If
you watch TV, it’s hard to imagine that you haven’t seen those
Wienerschnitzel commercials featuring The Delicious One – the little
hot dog that goes running around the streets, chased by people who want
nothing more than to gobble him up. And few people know that little guy
better than Gothold.
WHAT YOU LIKE MOST ABOUT THE
DELICIOUS ONE CAMPAIGN: TDO, as we refer to him, has become a part of
pop culture. There are toys and antenna toppers, stickers, children’s
books, calendars and life-size costumes so he can appear at public
events.
The Wienerschnitzel commercials lead a very active
afterlife on the Internet, and he has become a topic for college
professors in states that don’t even have our restaurants. Whenever I
tell folks that we have the Wienerschnitzel account, they usually say,
“Oh, I love that little running hot dog guy!”
The Delicious One
has made the transition from advertising to being an object of desire.
It doesn’t get too much better than that in our business.
WHAT
YOU LIKE MOST ABOUT YOUR JOB: I get my greatest satisfaction from
working with other talented people on a common goal and seeing what we
come up with. I’m proud to have been one of the original creators of
TDO, but it was a team effort all the way. I really don’t feel that
anything I might have done on my own is as great as the things I have
come up with as part of a very talented team at DGWB. I just love the
spark that happens when great minds collide; there’s nothing quite like
it.
FAVORITE TV COMMERCIAL AND WHY: One of my favorite
commercials of all time is the Apple 1984 commercial, which introduced
the Macintosh computer. Although I had nothing to do with creating that
spot, I did help play a role in getting it on the Super Bowl.
At
the time, I was working for an event marketing company in Los Angeles,
and we had the Apple account. We were responsible for the introduction
of the Macintosh to the Apple sales force at the end of 1983. We did
all the staging and creative elements that would be shown to the sales
force and the trade show prior to the consumer launch. Steve Jobs had
been the driving force behind the 1984 TV spot and wanted to use it as
the launch spot for consumers, but he was getting tremendous pushback
from the other top brass at Apple because it didn’t show the product –
your classic advertising stalemate.
Together with Jobs, we
worked up a scheme. Jobs got the naysayers at Apple to agree to a bet:
If he could get the sales force to support the spot at the role-out,
then Apple would agree to run it during the Super Bowl. They took the
bet.
The day came. Jobs got up on stage and whipped the crowd
into a frenzy with one of his most impassioned speeches ever. Then we
dimmed the lights and ran the spot. Before the commercial was finished,
a spotlight went on, and we slowly lowered a Macintosh computer from
the ceiling above the audience. We had it rigged up so that it was
turned on, and you could hear its mechanical voice saying “Hello. My
name is Macintosh.”
Needless to say, the place erupted. Jobs
handily won the bet, and 1984 was the beginning of the Super Bowl as
the advertising medium we know today. We had figured out a way to get
the product into the spot without putting the product into the spot.
FUNNIEST
JOKE YOU KNOW (But keep it clean): A guy moves up to a remote section
of Alaska to open a liquor store. He’s been there six months and hasn’t
really met anyone, least of all a woman, and he’s very lonely. One
night, he hears a knock on his door. He opens it up, and there before
him is a wild-eyed, bearded grizzled old mountain man.

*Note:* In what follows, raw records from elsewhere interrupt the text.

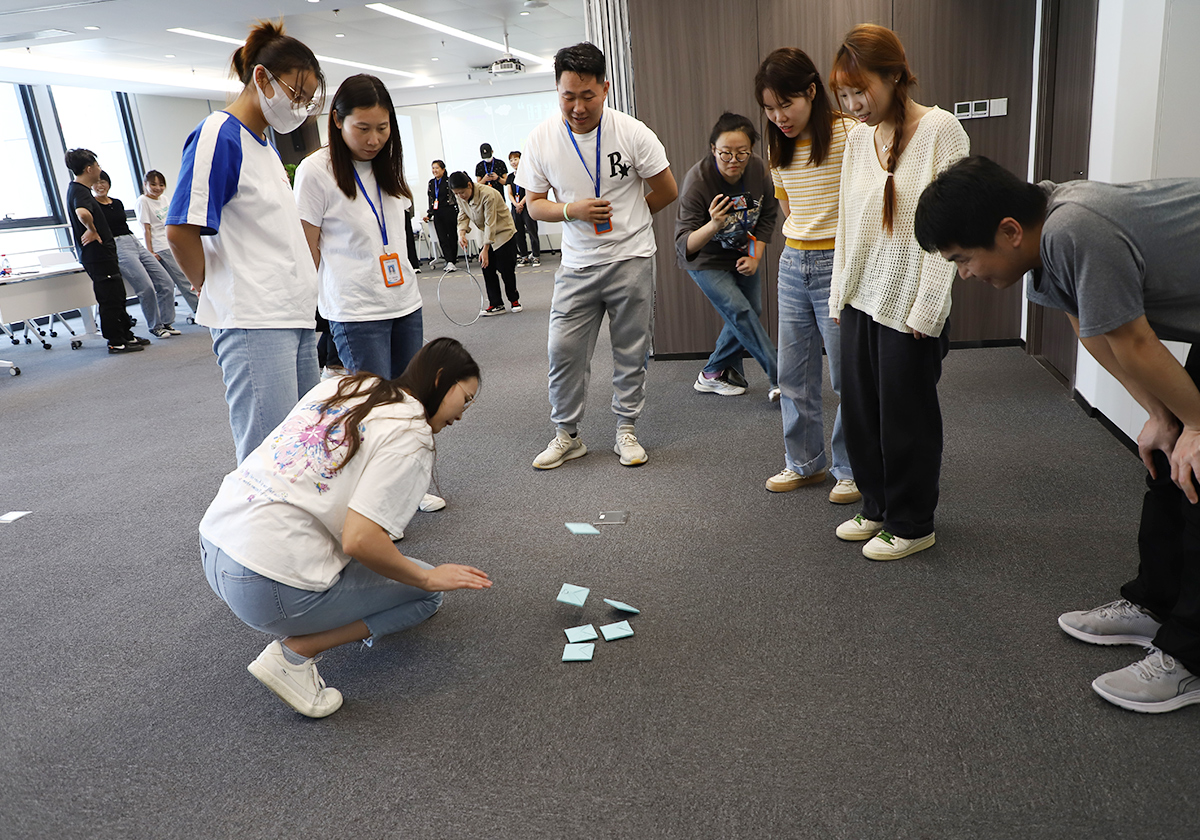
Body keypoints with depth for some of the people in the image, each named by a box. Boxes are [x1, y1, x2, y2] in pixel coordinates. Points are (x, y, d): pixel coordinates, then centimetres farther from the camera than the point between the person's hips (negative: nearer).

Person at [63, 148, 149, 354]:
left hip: (102, 254, 10)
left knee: (117, 296, 16)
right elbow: (82, 213, -39)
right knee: (111, 298, -4)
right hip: (97, 255, -10)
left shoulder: (76, 189, 15)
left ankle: (126, 335, 25)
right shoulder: (80, 192, -18)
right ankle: (116, 342, 3)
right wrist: (92, 230, -23)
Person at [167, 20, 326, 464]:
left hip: (296, 319, 9)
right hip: (253, 326, -9)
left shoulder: (266, 147, 19)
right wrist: (219, 293, -2)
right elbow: (180, 231, -15)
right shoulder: (219, 135, -8)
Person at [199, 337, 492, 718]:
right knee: (427, 593, 9)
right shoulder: (411, 434, -12)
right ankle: (294, 653, -5)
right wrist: (429, 578, -5)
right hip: (270, 589, -8)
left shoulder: (341, 384, 11)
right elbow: (360, 542, -21)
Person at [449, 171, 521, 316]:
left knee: (506, 269, -5)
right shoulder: (461, 197, -8)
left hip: (504, 232, -6)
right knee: (487, 268, -1)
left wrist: (485, 249, -28)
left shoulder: (488, 195, -29)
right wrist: (462, 233, -21)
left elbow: (490, 224, -28)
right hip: (486, 234, 6)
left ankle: (514, 299, 18)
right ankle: (496, 304, 5)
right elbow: (463, 216, 1)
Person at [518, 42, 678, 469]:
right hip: (577, 264, 2)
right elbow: (534, 204, 3)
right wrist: (573, 211, -16)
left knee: (631, 351, 6)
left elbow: (667, 191, 1)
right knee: (563, 350, -1)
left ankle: (625, 429, 22)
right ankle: (567, 434, 16)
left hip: (632, 259, -1)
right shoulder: (541, 140, -3)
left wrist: (622, 219, 9)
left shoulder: (632, 132, -9)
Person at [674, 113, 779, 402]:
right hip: (706, 260, -6)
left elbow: (767, 215, 2)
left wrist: (755, 257, -5)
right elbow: (685, 245, -36)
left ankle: (715, 374, 25)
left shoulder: (758, 169, -16)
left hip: (741, 253, 6)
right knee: (740, 313, -15)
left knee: (751, 312, 8)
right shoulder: (697, 180, -31)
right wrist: (712, 226, -54)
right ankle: (782, 379, -7)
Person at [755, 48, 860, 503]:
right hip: (792, 265, 7)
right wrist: (798, 247, 14)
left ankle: (851, 469, 19)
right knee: (793, 373, 11)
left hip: (838, 265, -6)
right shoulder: (779, 147, 10)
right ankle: (804, 462, 26)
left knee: (847, 376, 2)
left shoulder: (848, 134, -11)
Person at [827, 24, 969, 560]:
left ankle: (912, 525, 23)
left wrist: (924, 312, -16)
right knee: (860, 413, 13)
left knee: (906, 421, 5)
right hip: (860, 300, 6)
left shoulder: (940, 130, -10)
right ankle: (877, 509, 32)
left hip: (909, 310, -6)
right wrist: (840, 295, 10)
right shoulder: (858, 137, 9)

“Howdy, friend. My name is Chester, and I’m yer neighbor. I’d like to invite you to a Christmas party.”
“That sounds great,” replies the man.
“Well, I have to warn ya, there’s gonna be a lot of heavy drinkin’.” “That’s OK” the man says. “I own a liquor store, and I know a thing or two about drinking.”
“Well, there’s gonna be a lot of fightin’, cause that’s just how we do things in Alaska.”
“I’m an ex-Marine. I think I can take care of myself,” the man replied.
“And there’s gonna be some pretty kinky sex.”
“Well,” the man said, “I’ve been here for six months all by myself, so that sounds OK to me. What should I wear to this party?”
“Well,” the old mountain man said, “It don’t matter much, cause it’s just gonna be you and me.”